Alain Mathot: le rapport de la Commission des poursuites sévère avec la Justice liégeoise

Alain Mathot ne sera probablement jamais jugé pour les accusations de corruption dans le dossier de l'incinérateur d'Intradel. On sait depuis jeudi dernier que la Commission des poursuites de la Chambre s'est prononcée par 5 voix contre 2, contre la levée d'immunité parlementaire du député socialiste liégeois, bourgmestre de Seraing et inculpé dans cette affaire depuis novembre 2011. Aujourd'hui, le rapport de la Commission des Poursuites a été publié.

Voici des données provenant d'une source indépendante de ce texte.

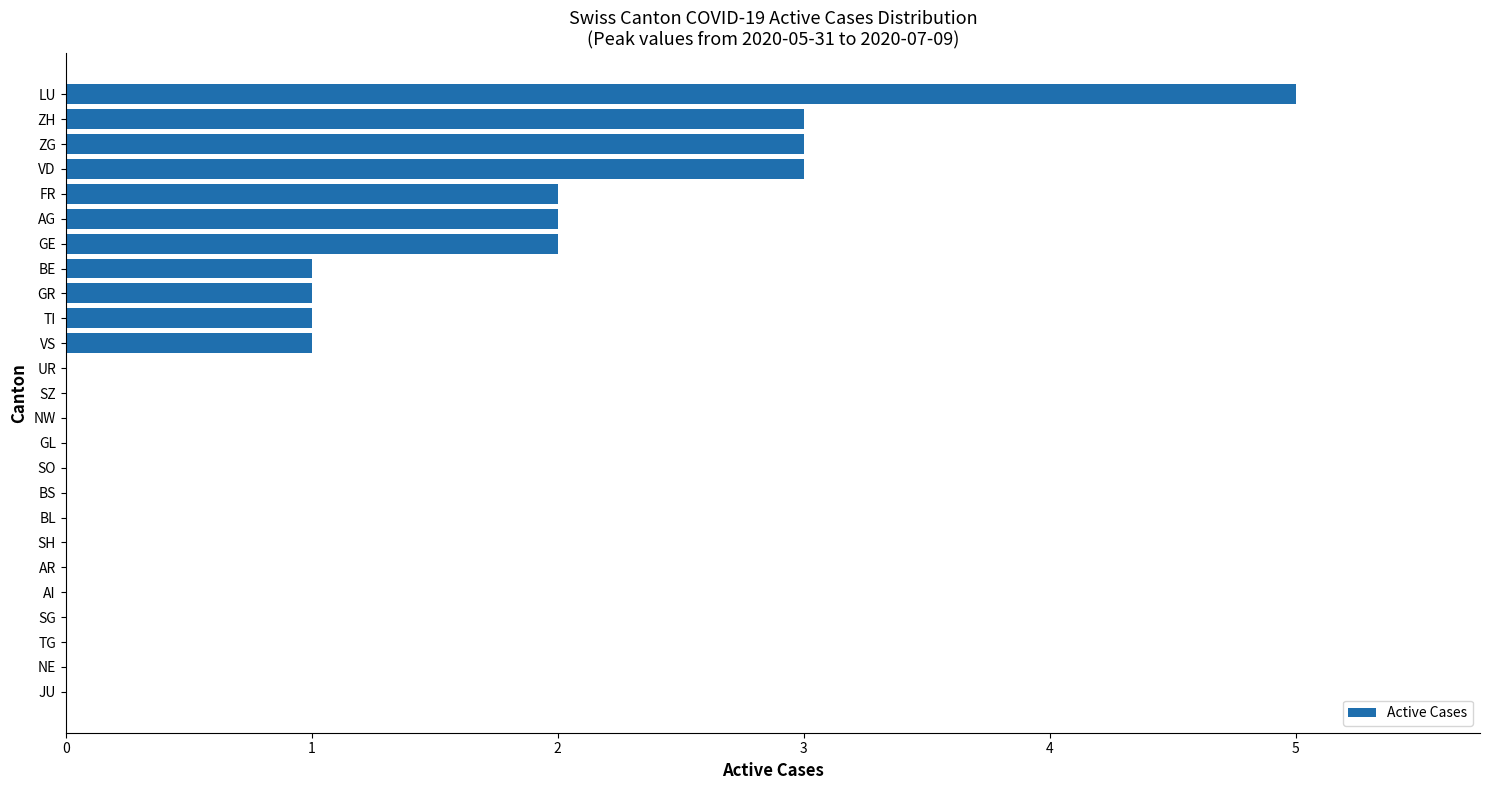

Which has a higher value, JU or GR?

GR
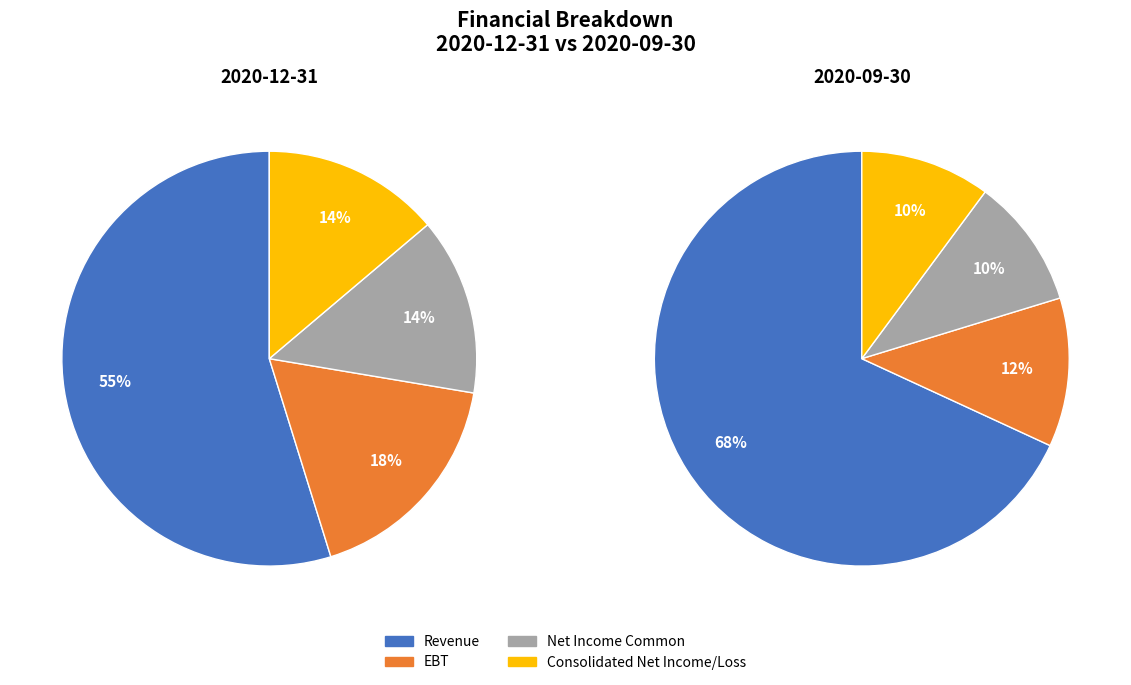

The EBT slice represents 18% of the pie. True or false?

False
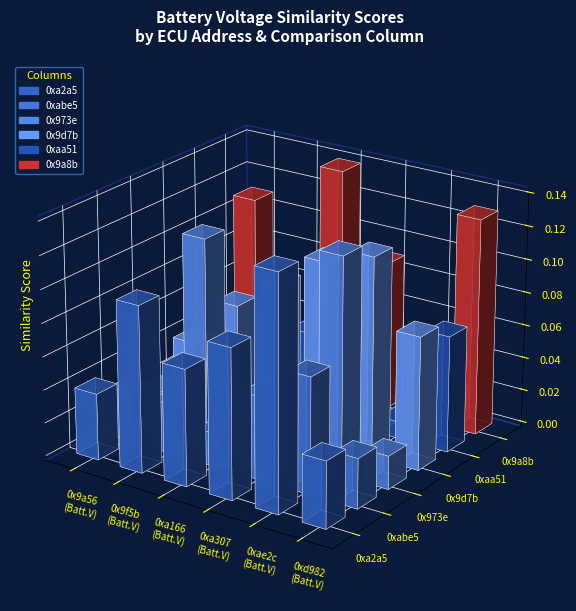

How many groups of bars are there?

6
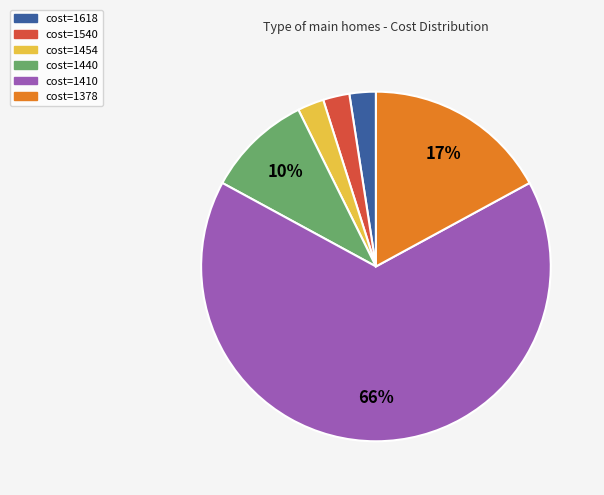

Which has a higher value, cost=1454 or cost=1410?

cost=1410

Il sera être examiné dès ce jeudi en séance plénière de la Chambre. Tout indique que le vote devrait confirmer le refus de la demande formulée par le Procureur général de Liège de lever l'immunité parlementaire d'Alain Mathot.

Le parquet n'a pas suffisamment étayé son dossier

On en sait donc un peu plus sur le refus de la Chambre de lever l'immunité parlementaire d'Alain Mathot.

Le rapport de la Commission des poursuites est particulièrement sévère avec la justice liégeoise. On peut y lire que "le parquet n'a pas suffisamment étayé son dossier et suscite une impression de partialité, mais aussi que l'instruction a été menée essentiellement à charge et non à décharge."

Les conclusions pointent des coïncidences troublantes dans la chronologie : une perquisition au domicile d'Alain Mathot pendant la période de dissolution parlementaire, son inculpation au moment de la formation du gouvernement en novembre 2011, des fuites en cours de campagne électorale. Des moments cruciaux pour Alain Mathot, dit le rapport, "qui ne peuvent s'expliquer que par la volonté systématique de lui nuire".

Des apparences d'acharnement

Et puis les demandes de devoirs complémentaires formulées par Alain Mathot sont restés lettre morte. Ses plaintes pour violation du secret de l'instruction classée sans suite.

Bref, des apparences d'un acharnement qui ont convaincu les 5 représentants NVa, VLD et évidemment socialistes de ne pas accéder à la demande de levée d'immunité parlementaire, contrairement aux 2 membres MR et CD&V qui, dans une conception plus restrictive de la procédure de levée d'immunité, ne voyait pas suffisamment de raisons pour s'y opposer.